Copy everything from the beginning of the entries down to the line containing "state / province: North Dakota", changing "collector number" to "field number" throughout and leaving the rest untouched.

((

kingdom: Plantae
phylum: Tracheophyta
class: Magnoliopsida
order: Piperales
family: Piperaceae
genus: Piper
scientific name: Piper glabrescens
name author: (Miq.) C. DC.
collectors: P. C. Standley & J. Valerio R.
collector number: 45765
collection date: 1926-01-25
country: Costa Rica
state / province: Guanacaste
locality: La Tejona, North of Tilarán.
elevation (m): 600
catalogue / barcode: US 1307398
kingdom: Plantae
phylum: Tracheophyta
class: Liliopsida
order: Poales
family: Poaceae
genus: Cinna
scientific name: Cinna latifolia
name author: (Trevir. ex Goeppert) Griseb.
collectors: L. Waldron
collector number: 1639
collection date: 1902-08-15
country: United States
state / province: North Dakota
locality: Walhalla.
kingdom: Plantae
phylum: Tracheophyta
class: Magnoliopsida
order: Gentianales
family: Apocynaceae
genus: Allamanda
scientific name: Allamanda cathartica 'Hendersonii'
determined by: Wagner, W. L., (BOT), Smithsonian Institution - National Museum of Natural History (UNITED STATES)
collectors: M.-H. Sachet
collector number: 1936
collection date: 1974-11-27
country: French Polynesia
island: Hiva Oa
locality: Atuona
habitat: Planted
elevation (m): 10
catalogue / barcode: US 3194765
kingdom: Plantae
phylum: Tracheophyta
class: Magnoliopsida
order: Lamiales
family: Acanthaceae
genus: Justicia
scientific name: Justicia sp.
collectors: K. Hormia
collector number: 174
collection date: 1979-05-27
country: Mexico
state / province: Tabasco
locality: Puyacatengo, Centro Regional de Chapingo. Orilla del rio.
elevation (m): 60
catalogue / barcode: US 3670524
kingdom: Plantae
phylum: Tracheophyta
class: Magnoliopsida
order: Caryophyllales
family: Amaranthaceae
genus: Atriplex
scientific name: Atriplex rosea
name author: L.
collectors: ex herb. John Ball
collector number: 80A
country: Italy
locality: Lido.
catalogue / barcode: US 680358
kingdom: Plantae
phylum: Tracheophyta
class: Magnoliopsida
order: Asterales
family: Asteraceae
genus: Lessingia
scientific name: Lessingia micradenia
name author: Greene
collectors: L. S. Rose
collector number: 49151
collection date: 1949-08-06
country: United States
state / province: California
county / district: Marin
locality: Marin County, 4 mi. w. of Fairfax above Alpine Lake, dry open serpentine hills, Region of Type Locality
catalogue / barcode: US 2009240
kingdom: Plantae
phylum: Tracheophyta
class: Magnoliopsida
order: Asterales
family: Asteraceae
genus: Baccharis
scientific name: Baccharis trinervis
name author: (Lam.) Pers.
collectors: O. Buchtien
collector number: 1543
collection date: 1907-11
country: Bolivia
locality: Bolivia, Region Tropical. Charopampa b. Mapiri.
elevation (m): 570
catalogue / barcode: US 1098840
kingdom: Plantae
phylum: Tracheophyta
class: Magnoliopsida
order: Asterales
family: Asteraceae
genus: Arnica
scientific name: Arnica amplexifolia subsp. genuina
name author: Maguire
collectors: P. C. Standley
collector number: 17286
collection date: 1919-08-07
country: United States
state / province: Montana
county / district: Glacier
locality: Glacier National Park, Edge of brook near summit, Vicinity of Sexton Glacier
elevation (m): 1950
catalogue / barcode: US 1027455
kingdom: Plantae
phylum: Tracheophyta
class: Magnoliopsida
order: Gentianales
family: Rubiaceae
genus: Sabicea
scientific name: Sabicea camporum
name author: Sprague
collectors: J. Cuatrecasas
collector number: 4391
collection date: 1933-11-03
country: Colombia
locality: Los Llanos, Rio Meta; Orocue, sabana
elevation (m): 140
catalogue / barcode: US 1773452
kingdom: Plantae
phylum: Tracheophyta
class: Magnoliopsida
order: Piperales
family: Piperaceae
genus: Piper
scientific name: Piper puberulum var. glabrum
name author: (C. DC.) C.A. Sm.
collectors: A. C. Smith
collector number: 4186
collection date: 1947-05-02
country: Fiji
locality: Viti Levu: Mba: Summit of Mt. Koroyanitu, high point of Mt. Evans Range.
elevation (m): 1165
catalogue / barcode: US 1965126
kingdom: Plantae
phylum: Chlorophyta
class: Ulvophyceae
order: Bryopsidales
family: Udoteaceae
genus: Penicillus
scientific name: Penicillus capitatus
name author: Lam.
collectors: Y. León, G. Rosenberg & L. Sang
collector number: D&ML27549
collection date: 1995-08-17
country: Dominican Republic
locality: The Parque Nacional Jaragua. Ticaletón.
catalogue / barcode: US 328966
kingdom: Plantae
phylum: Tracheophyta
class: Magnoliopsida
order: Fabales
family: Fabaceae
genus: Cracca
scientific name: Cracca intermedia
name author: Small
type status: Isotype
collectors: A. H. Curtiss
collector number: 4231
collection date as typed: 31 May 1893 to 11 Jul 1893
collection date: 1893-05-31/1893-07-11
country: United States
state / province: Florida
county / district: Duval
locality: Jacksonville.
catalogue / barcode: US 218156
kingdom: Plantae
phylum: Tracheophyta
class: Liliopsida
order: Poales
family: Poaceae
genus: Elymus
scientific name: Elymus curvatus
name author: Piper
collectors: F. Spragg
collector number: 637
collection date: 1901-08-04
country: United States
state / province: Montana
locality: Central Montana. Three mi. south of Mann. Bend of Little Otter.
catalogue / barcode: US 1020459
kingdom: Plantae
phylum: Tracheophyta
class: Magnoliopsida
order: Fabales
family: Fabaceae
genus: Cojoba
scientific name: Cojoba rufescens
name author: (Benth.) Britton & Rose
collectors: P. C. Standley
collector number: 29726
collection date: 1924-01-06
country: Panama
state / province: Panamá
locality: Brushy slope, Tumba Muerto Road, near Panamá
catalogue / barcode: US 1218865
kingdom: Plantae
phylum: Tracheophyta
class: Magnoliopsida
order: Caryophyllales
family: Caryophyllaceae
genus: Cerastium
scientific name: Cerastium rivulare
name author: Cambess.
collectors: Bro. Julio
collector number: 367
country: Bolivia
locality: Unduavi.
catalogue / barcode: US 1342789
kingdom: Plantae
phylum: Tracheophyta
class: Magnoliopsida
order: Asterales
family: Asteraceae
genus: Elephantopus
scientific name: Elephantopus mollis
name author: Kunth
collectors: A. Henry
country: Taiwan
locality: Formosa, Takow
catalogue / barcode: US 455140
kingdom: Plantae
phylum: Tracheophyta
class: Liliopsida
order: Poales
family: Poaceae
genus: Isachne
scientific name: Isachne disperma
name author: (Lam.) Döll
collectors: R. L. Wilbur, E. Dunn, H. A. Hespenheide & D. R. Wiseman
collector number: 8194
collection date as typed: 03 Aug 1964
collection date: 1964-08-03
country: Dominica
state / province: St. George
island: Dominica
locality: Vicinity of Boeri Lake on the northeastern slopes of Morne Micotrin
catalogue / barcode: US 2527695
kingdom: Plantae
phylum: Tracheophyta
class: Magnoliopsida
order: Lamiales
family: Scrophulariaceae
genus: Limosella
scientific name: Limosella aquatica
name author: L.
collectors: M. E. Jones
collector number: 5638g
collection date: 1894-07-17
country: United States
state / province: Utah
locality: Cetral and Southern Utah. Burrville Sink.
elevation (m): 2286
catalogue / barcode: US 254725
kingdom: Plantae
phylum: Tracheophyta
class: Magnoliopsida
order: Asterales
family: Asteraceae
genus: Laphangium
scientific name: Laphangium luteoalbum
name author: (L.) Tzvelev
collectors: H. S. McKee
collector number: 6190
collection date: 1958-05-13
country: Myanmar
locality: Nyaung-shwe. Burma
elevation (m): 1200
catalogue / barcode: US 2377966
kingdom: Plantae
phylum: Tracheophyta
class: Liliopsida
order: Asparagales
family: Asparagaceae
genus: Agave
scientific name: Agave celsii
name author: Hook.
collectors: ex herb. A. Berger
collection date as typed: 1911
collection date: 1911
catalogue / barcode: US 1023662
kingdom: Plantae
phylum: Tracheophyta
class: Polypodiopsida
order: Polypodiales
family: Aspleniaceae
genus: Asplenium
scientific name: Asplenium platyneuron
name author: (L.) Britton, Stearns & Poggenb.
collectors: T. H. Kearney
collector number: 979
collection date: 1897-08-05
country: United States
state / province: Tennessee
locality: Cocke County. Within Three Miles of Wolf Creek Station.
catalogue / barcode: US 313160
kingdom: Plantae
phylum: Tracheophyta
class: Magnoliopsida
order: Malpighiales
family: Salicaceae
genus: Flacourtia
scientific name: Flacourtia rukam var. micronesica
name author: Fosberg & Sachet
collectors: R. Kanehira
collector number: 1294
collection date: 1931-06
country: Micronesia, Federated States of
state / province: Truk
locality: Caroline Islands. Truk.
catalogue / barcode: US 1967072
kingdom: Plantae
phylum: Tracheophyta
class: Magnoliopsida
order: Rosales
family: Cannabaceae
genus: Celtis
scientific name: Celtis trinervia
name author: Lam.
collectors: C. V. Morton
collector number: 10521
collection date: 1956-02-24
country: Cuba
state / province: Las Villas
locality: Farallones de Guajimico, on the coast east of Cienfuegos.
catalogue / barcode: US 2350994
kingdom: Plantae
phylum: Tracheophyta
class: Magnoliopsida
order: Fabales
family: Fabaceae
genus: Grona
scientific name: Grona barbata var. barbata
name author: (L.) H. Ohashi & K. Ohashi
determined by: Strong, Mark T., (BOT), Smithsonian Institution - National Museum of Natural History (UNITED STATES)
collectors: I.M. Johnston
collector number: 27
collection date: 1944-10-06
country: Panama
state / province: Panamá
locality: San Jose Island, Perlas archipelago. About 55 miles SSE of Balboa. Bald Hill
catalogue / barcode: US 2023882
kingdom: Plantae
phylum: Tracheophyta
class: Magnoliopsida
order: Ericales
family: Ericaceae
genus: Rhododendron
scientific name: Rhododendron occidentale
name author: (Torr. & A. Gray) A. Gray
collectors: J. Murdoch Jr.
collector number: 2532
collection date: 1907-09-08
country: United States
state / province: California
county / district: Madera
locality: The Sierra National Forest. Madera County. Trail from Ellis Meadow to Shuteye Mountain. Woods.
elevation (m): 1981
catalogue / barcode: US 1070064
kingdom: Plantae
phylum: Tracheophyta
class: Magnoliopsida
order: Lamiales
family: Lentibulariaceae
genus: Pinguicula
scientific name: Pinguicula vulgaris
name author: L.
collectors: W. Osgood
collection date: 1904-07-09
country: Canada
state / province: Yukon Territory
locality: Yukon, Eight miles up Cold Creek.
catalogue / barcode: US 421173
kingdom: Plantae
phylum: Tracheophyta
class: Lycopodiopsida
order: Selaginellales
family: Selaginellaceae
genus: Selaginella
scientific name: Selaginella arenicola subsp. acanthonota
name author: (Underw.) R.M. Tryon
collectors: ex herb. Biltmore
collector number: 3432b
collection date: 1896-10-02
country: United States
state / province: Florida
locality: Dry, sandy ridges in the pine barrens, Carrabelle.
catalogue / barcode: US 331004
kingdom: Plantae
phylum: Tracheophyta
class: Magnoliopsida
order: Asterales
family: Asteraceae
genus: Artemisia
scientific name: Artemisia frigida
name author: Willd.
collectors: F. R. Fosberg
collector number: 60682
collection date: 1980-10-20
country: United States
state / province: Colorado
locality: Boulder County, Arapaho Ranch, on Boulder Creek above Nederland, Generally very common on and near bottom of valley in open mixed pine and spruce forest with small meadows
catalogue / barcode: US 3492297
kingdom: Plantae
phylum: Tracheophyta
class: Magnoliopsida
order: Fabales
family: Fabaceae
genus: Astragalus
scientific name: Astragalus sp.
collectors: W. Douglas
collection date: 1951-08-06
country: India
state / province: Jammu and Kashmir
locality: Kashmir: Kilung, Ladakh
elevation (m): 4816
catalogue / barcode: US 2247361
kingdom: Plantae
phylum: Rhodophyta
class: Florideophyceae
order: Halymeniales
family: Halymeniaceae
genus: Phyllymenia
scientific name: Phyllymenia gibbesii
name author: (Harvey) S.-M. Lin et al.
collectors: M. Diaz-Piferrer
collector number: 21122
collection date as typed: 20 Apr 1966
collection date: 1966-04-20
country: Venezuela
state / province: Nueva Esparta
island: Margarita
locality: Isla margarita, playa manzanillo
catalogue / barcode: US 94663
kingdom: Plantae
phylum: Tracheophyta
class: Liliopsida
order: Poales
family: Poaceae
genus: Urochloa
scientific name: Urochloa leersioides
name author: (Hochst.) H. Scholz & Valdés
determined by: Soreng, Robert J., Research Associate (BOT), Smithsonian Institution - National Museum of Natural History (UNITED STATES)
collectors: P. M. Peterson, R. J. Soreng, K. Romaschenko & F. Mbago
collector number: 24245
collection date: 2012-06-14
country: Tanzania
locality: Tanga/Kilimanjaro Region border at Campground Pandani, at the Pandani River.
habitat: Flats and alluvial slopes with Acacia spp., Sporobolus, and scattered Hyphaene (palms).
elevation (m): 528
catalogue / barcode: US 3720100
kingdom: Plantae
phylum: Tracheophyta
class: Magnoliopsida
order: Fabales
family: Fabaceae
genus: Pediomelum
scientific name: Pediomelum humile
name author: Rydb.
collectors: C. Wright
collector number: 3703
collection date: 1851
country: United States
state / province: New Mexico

))

■ **ANSWER TO THIS PROBLEM**
kingdom: Plantae
phylum: Tracheophyta
class: Magnoliopsida
order: Piperales
family: Piperaceae
genus: Piper
scientific name: Piper glabrescens
name author: (Miq.) C. DC.
collectors: P. C. Standley & J. Valerio R.
field number: 45765
collection date: 1926-01-25
country: Costa Rica
state / province: Guanacaste
locality: La Tejona, North of Tilarán.
elevation (m): 600
catalogue / barcode: US 1307398
kingdom: Plantae
phylum: Tracheophyta
class: Liliopsida
order: Poales
family: Poaceae
genus: Cinna
scientific name: Cinna latifolia
name author: (Trevir. ex Goeppert) Griseb.
collectors: L. Waldron
field number: 1639
collection date: 1902-08-15
country: United States
state / province: North Dakota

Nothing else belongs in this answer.